In “tra la tua schiena e gli scogli” parlo di quanto è bello disarmarsi, incantarsi davanti all’altro e non preoccuparsi di sentirsi “banali” davanti all’altra persona, anzi. Non so se sono capace di fare quello che dici, di sicuro la semplicità la cerco.

 

Ne “L’importante” parli della volontà di fare ordine, di individuare le priorità…ma invece poi “come sempre metto un disco e mi distraggo così non penso, magari canto”. Alla fine sei riuscito nell’impresa?

No.  Che poi il cantare, dall’essere una distrazione, diventa una necessità nel ritornello, tutto quello che mi rimane. Forse la priorità più grande è tornare a sé stessi, alla propria voce.

 

Com’è stato lavorare a questo disco con un gigante della produzione della musica italiana come Matteo Cantaluppi?

Con Matteo c’è un rapporto nato ormai da più di due anni, c’è amicizia e stima. Poi è una persona molto umile e attenta, si pone al servizio del progetto pur dando la sua impronta. È una sicurezza insomma.

 

In “In fondo” parli del senso di “casa”, ma anche di ritorno: qual è il “ritorno preferito” di Mattia Del Moro?

Ritornare dopo un lungo giro in bicicletta con amici, mettere su un disco e accendere l’acqua per la pasta.

 

Il tuo è un disco pieno di musica italiana, di anni 90, di disco music. Se dovessi individuare tre padrini spirituali di “Rendez-vous”, tre artisti che ti hanno ispirato più di altri per la scrittura dei brani, chi sarebbero?

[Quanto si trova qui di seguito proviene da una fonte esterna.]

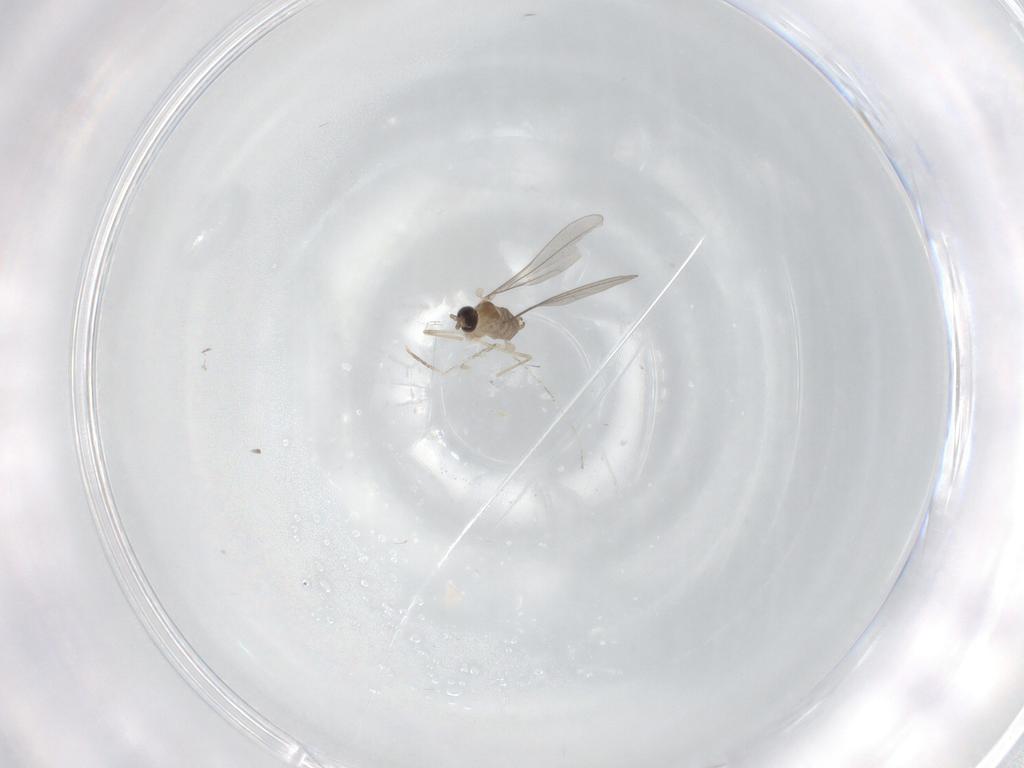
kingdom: Animalia
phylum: Arthropoda
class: Insecta
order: Diptera
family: Cecidomyiidae
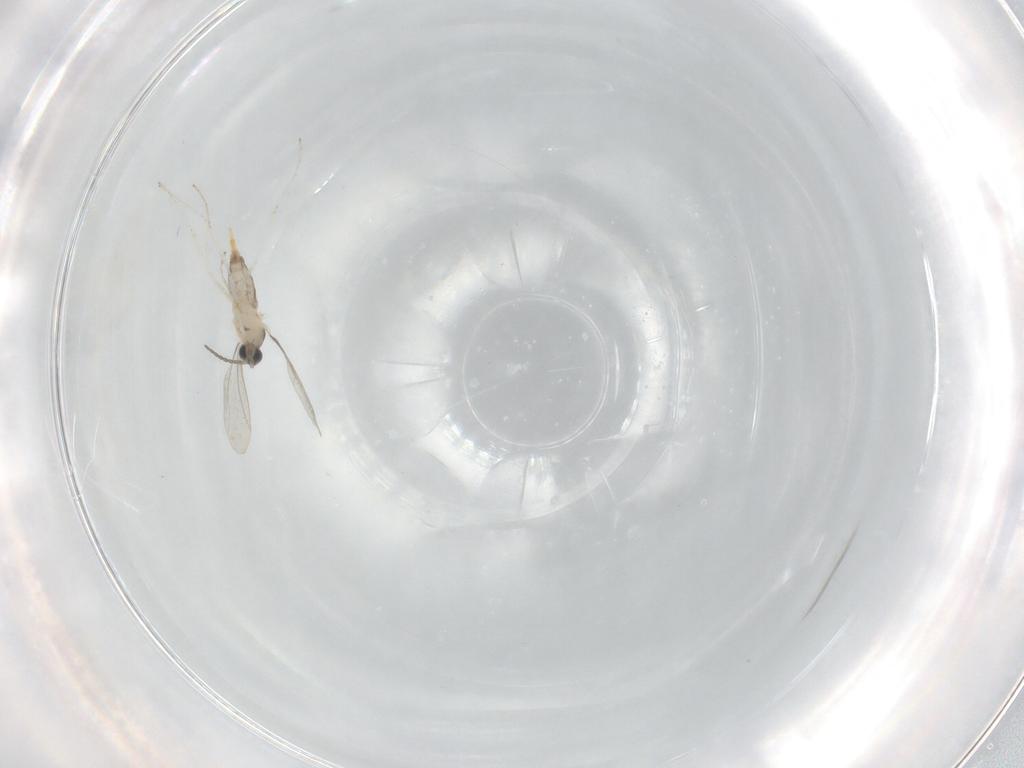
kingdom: Animalia
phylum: Arthropoda
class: Insecta
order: Diptera
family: Cecidomyiidae
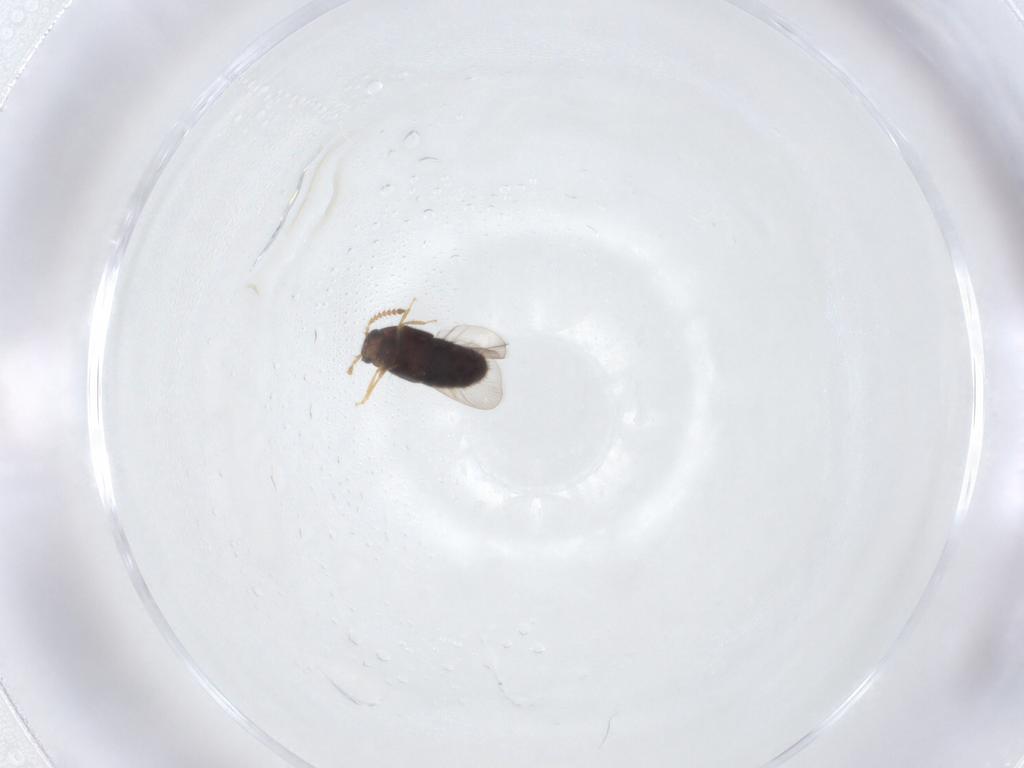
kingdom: Animalia
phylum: Arthropoda
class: Insecta
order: Coleoptera
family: Staphylinidae
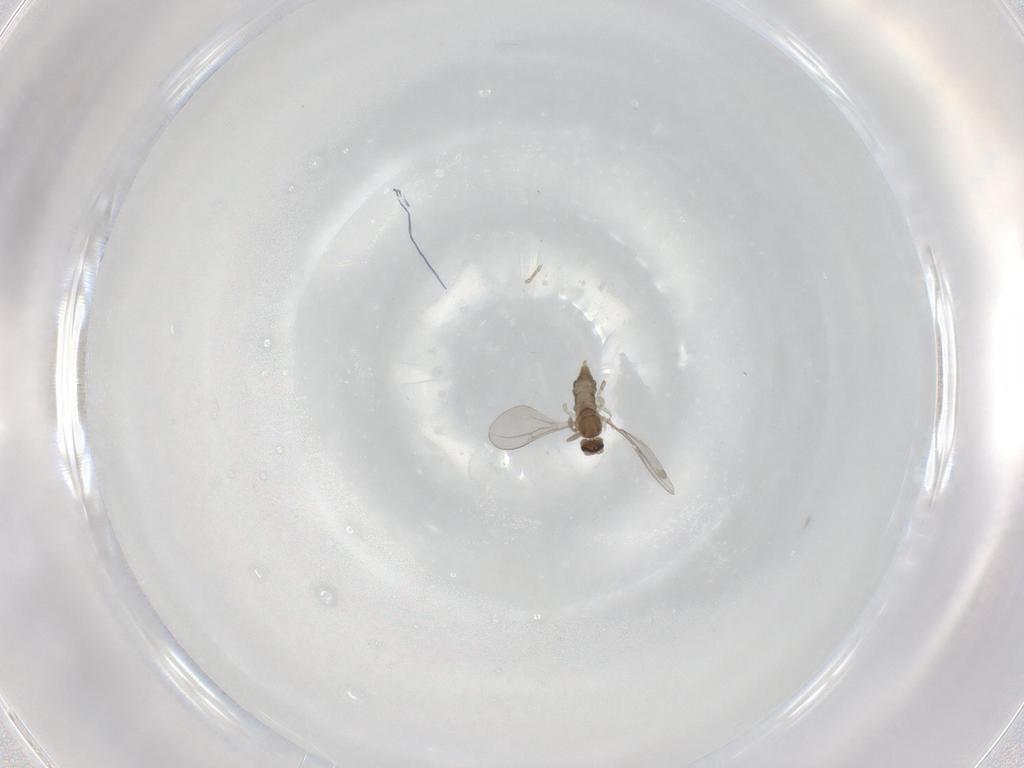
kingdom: Animalia
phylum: Arthropoda
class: Insecta
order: Diptera
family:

Ivano Fossati, Frankie Knuckles e i Phoenix.

 

 

“Rendez-Vous” si chiude con una ballad, devo dire che non me l’aspettavo visto il mood generale del disco, mi hai sorpreso in positivo! In “Casa nuova” si riallaccia a “In fondo” ma aggiunge una componente amorosa importante. Sei riuscito a ricomporre il puzzle dei pezzi persi di cui canti nel ritornello? D’altronde sei un architetto, immagino che tu sia riuscito a costruire tanto a partire da quei pezzi.

No, credo che i pezzi se ne vanno inevitabilmente con i rapporti andati, se ne creeranno degl’altri. Comunque sì, quei due pezzi sono collegati dal senso di casa, credo molto difficile da definire per una generazione come la nostra che si è trovata a spostarsi molto, spesso più per necessità che per volontà.

 

Noi di Tutti Giù Parterre siamo indissolubilmente legati al mondo del live (no, non sto piangendo, lo giuro…*sigh). Come immagini questi nuovi brani in concerto? C’è qualche artista che hai visto dal vivo da cui “ruberesti” qualcosa?

Questi brani me li immagino immersi in una lunga live session, dove magari ci si perde nel sentire dove finisce un brano e ne inizia un altro. Mi sta piacendo molto il Tame Impala Sound System, il nuovo set dei Tame Impala che unisce bene la resa live con la necessità di qualcosa di più ristretto.

 

Domandone finale d’obbligo sul #quandosipotrà: quali sono i primi biglietti che comprerai appena potremo tornare ai concerti?

Penso di avere più voglia di ballare che di ascoltare un concerto. Quindi direi la prima club night che mi ispira in città.